On my machine, I see a 20x speedup from 0.158 seconds for your code to 0.007 seconds for the Rcpp code (measured using system.time
).
One observation is that you actually have a huge number of repeats of each p
value within your parameter set. You might separately process each p
value; in this way, you only need to sum dX_i
raised to a particular p
value once.
result4 <- rep(NA, nrow(parameters))
sa_dX_i <- sort(abs(dX_i))
thresh <- parameters$gamma * parameters$a * parameters$sigma_hat * parameters$delta_j^(1/2)
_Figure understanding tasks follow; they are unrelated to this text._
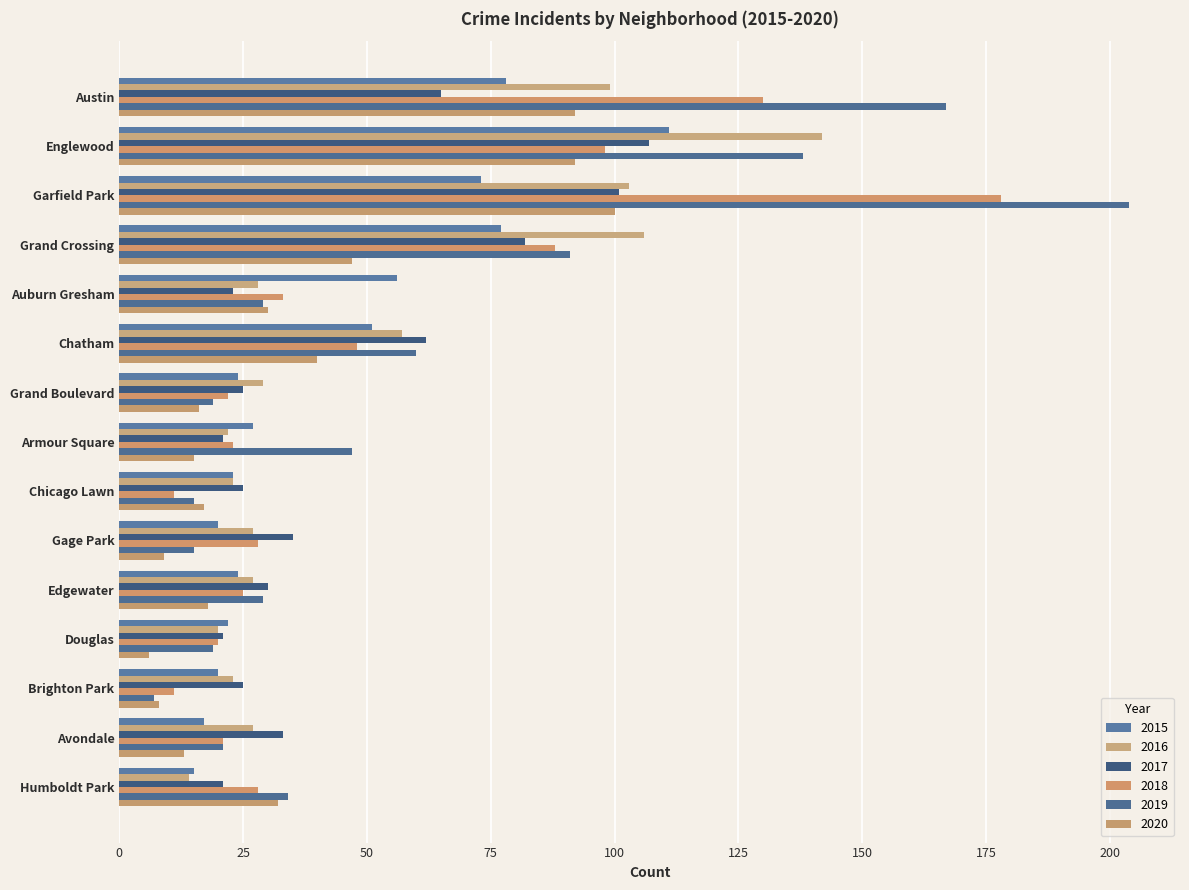

How many data points does each series have?

15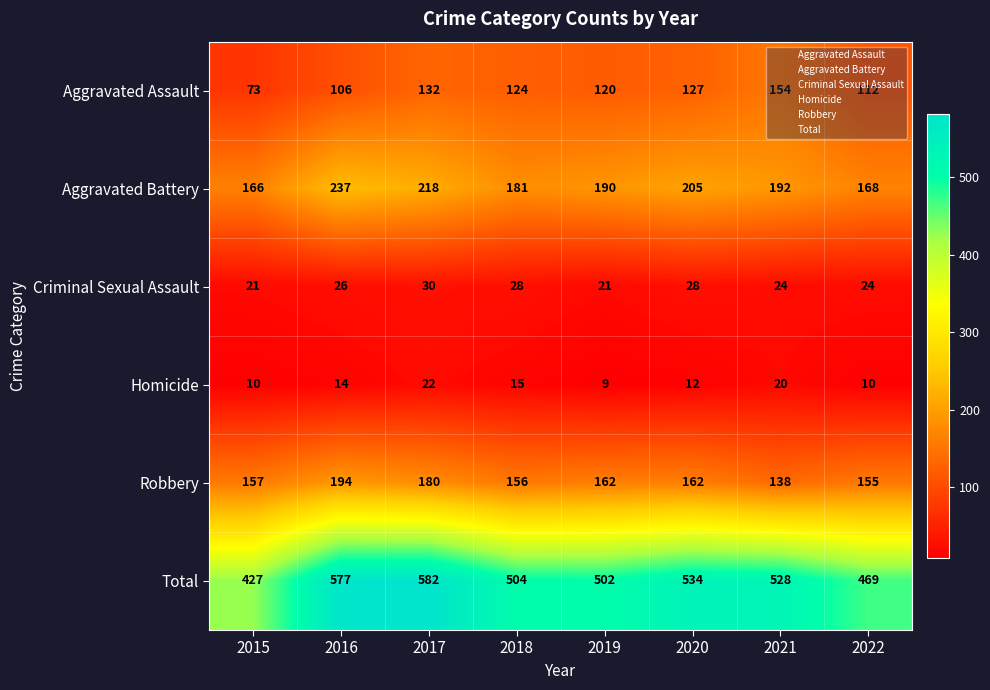

What is the total value across all series at 2021?

1056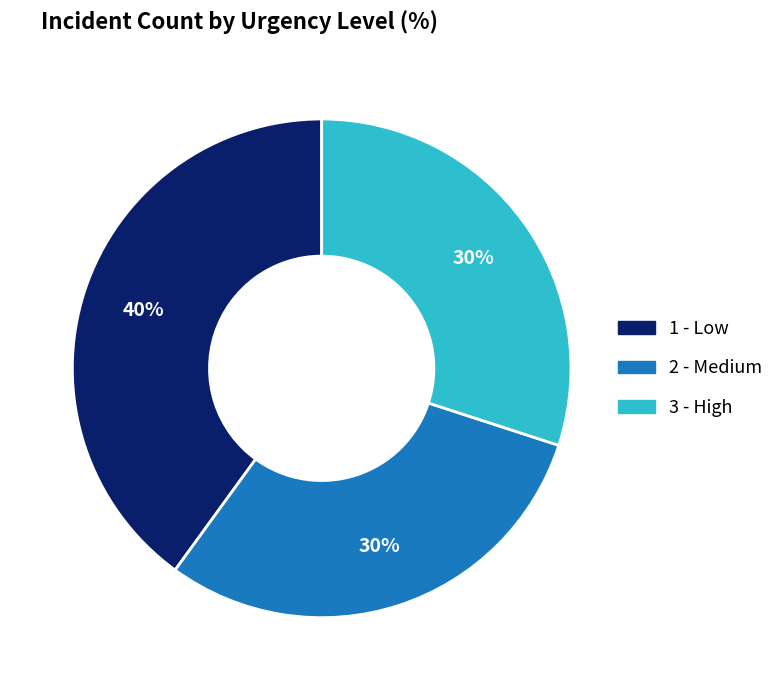

To the nearest percent, what portion does 2 - Medium represent?

30%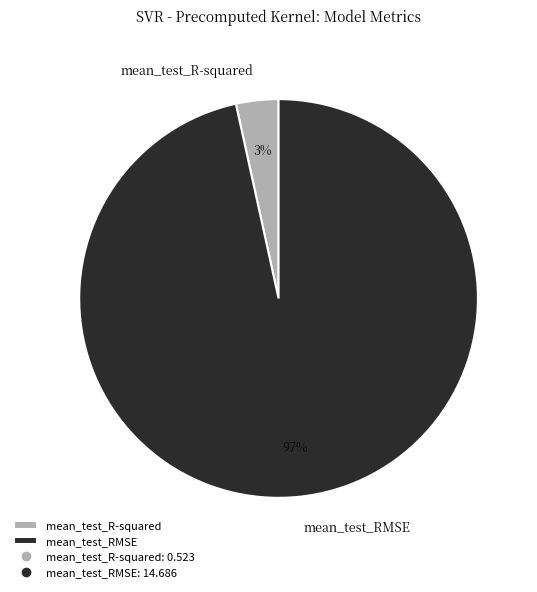

Rank the categories by value from highest to lowest.

mean_test_RMSE, mean_test_R-squared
loc <- findInterval(thresh, sa_dX_i)
loc[loc == 0] <- NA # Handle threshold smaller than everything in dX_i
for (pval in unique(parameters$p)) {
this.p <- parameters$p == pval
cs_dX_i_p <- cumsum(sa_dX_i^pval)
result4[this.p] <- cs_dX_i_p[loc[this.p]]
}
result4[is.na(result4)] <- 0 # Handle threshold smaller than everything in dX_i
all.equal(result, result4)
# [1] TRUE
To see this in action, let's scale up the original dataset to what is described in the question (~600k rows of parameters and ~80k values in dX_i
):
set.seed(144)
dX_i <- rnorm(80000, 0, 0.0002540362)
p_vec <- seq(0, 1, 0.025)
gamma_vec <- seq(1, 2, 0.025)
a_vec <- seq(2, 6, 0.3)
sigma_hat_vec <- c(0.03201636, 0.05771143, 0.07932116, 0.12262327, 0.15074560)
delta_j_vec <- c(0.0000005850109, 0.0000011700217, 0.0000017550326, 0.0000035100651, 0.0000052650977)
parameters <- expand.grid("p" = p_vec, "gamma" = gamma_vec, "a" = a_vec, "sigma_hat" = sigma_hat_vec, "delta_j" = delta_j_vec)
dim(parameters)
# [1] 588350 5
length(unique(parameters$p))
# [1] 41
The speedup is rather dramatic -- this code takes 0.27 seconds on my computer, while the Rcpp code posted in my other answer to this question takes 655 seconds (a 2400x speedup, using pure R!). Clearly this speedup only works if there are relatively few p
values (each repeated many times) in the parameters
data frame. If each p
value is unique, this would likely be much slower than the other approaches proposed.